Karena itu, menanggapi Injil sebagaimana seharusnya adalah dengan percaya pada Yesus Kristus sebagai Tuhan dan Juru Selamat. Artinya, kita harus "percaya" dan "taat" kepada-Nya. Dewasa ini, betapa seringnya kita jumpai Injil yang diberitakan dan tanggapan yang diberikan hanyalah menyangkut menerima-Nya sebagai Juru Selamat, tanpa menerima-Nya sebagai Tuhan, sebagai Penguasa Tunggal atas kehidupan kita. Kita tidak dapat diselamatkan oleh-Nya tanpa mau menerima-Nya sebagai Tuhan, sebagai Penguasa Tunggal atas kehidupan sehari-hari kita. Tidaklah mungkin bagi kita untuk menjadi warga Kerajaan Allah tanpa percaya Yesus Kristus sebagai Raja Kerajaan Allah, tanpa mau menaati-Nya sebagai Tuhan (Kisah para rasul 16:31; Filipi 2:5-11).

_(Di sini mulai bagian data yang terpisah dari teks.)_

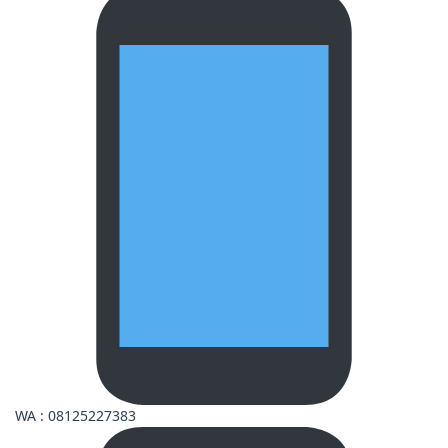
WA : 08125227383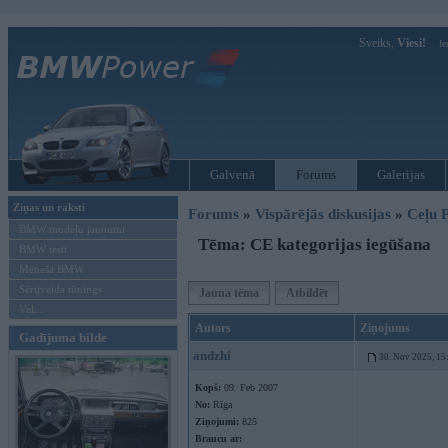
Sveiks,
Viesi!
Ie
Galvenā
Forums
Galerijas
Ziņas un raksti
Forums
»
Vispārējās diskusijas
»
Ceļu P
BMW modeļu jaunumi
Tēma: CE kategorijas iegūšana
BMW testi
Mēneša BMW
Sērijveida tūnings
Jauna tēma
Atbildēt
Vel...
Autors
Ziņojums
Gadījuma bilde
andzhi
30. Nov 2025, 15
Kopš:
09. Feb 2007
No:
Rīga
Ziņojumi:
825
Braucu ar: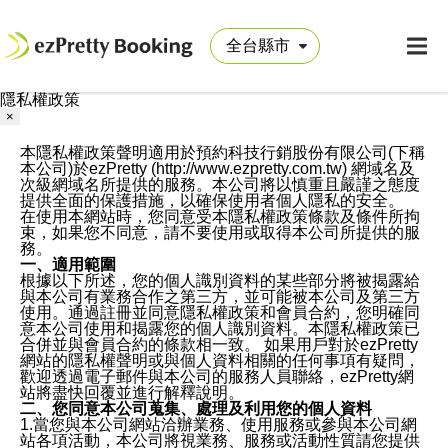
隱私權政策
×
本隱私權政策聲明適用於預約科技行銷股份有限公司(下稱
本公司)於ezPretty (http://www.ezpretty.com.tw) 網域名及
次級網域名所提供的服務。本公司將以慎重且嚴謹之態度
提供全面的保護措施，以確保使用者個人隱私的安全。
在使用本網站時，您同意受本隱私權政策條款及條件所拘
束，如果您不同意，請不要使用或取得本公司所提供的服
務。
一、適用範圍
根據以下所述，您的個人識別資料的某些部分將被揭露給
與本公司有業務合作之第三方，並可能被本公司及第三方
使用。通過註冊並同意隱私權政策和會員合約，您明確同
意本公司使用和揭露您的個人識別資料。本隱私權政策已
合併並與會員合約的條款相一致。 如果用戶對於ezPretty
網站的隱私權聲明或與個人資料相關的任何事項有疑問，
歡迎透過電子郵件與本公司的服務人員聯絡，ezPretty網
站將盡快回覆並進行解釋說明。
二、您同意本公司蒐集、處理及利用您的個人資料
1.當您與本公司網站洽辦業務、使用服務或參與本公司網
站各項活動，本公司將視業務、服務或活動性質請您提供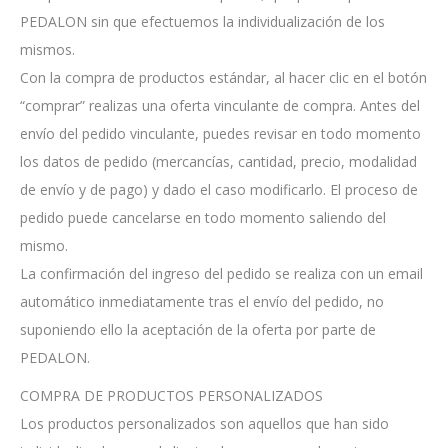
PEDALON sin que efectuemos la individualización de los
mismos.
Con la compra de productos estándar, al hacer clic en el botón
“comprar” realizas una oferta vinculante de compra. Antes del
envío del pedido vinculante, puedes revisar en todo momento
los datos de pedido (mercancías, cantidad, precio, modalidad
de envío y de pago) y dado el caso modificarlo. El proceso de
pedido puede cancelarse en todo momento saliendo del
mismo.
La confirmación del ingreso del pedido se realiza con un email
automático inmediatamente tras el envío del pedido, no
suponiendo ello la aceptación de la oferta por parte de
PEDALON.
COMPRA DE PRODUCTOS PERSONALIZADOS
Los productos personalizados son aquellos que han sido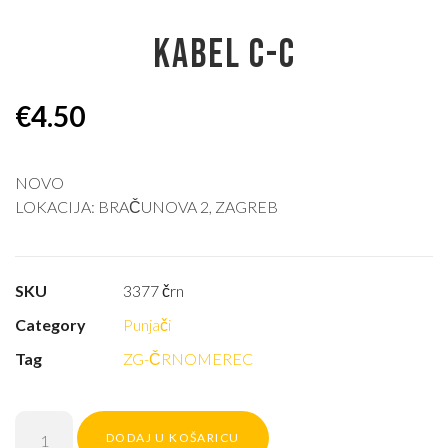
KABEL C-C
€
4.50
NOVO
LOKACIJA: BRAČUNOVA 2, ZAGREB
SKU
3377 črn
Category
Punjači
Tag
ZG-ČRNOMEREC
DODAJ U KOŠARICU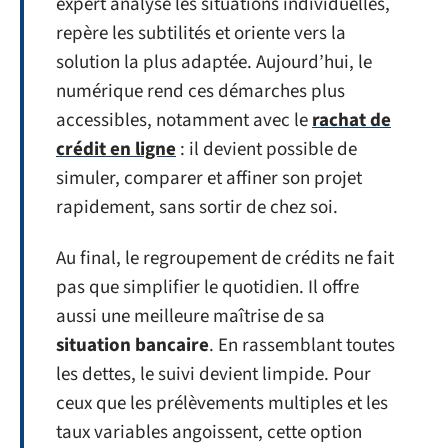
expert analyse les situations individuelles,
repère les subtilités et oriente vers la
solution la plus adaptée. Aujourd’hui, le
numérique rend ces démarches plus
accessibles, notamment avec le
rachat de
crédit en ligne
: il devient possible de
simuler, comparer et affiner son projet
rapidement, sans sortir de chez soi.
Au final, le regroupement de crédits ne fait
pas que simplifier le quotidien. Il offre
aussi une meilleure maîtrise de sa
situation bancaire
. En rassemblant toutes
les dettes, le suivi devient limpide. Pour
ceux que les prélèvements multiples et les
taux variables angoissent, cette option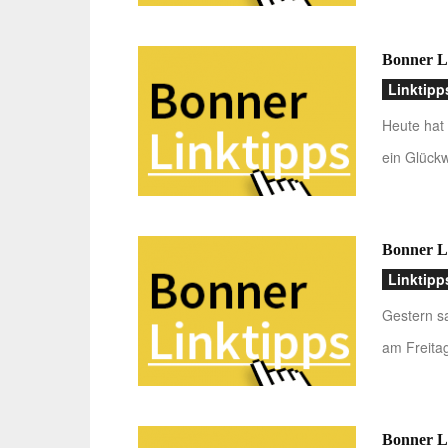
Bonner Li
Linktipp
Heute hat 
ein Glückw
Bonner Li
Linktipp
Gestern s
am Freitag
Bonner Li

Menghadapi kenyataan bahwa Allah telah memberikan segala kuasa di bumi dan di surga kepada Putra Tunggal-Nya, maka kita memiliki dua pilihan, yaitu menerima-Nya dengan bertelut dihadapan-Nya dalam penuh pertobatan dan iman kepada-Nya, atau menolak-Nya dengan hidup terus dalam dosa atau dalam perlawanan terhadap Dia. Alkitab mengajarkan bahwa semua manusia telah melawan pemerintahan Kristus; telah menyimpang dari jalannya, dan telah menuruti kehendaknya sendiri. Karena itu, manusia berada di bawah penghukuman Allah. (Roma 3:10)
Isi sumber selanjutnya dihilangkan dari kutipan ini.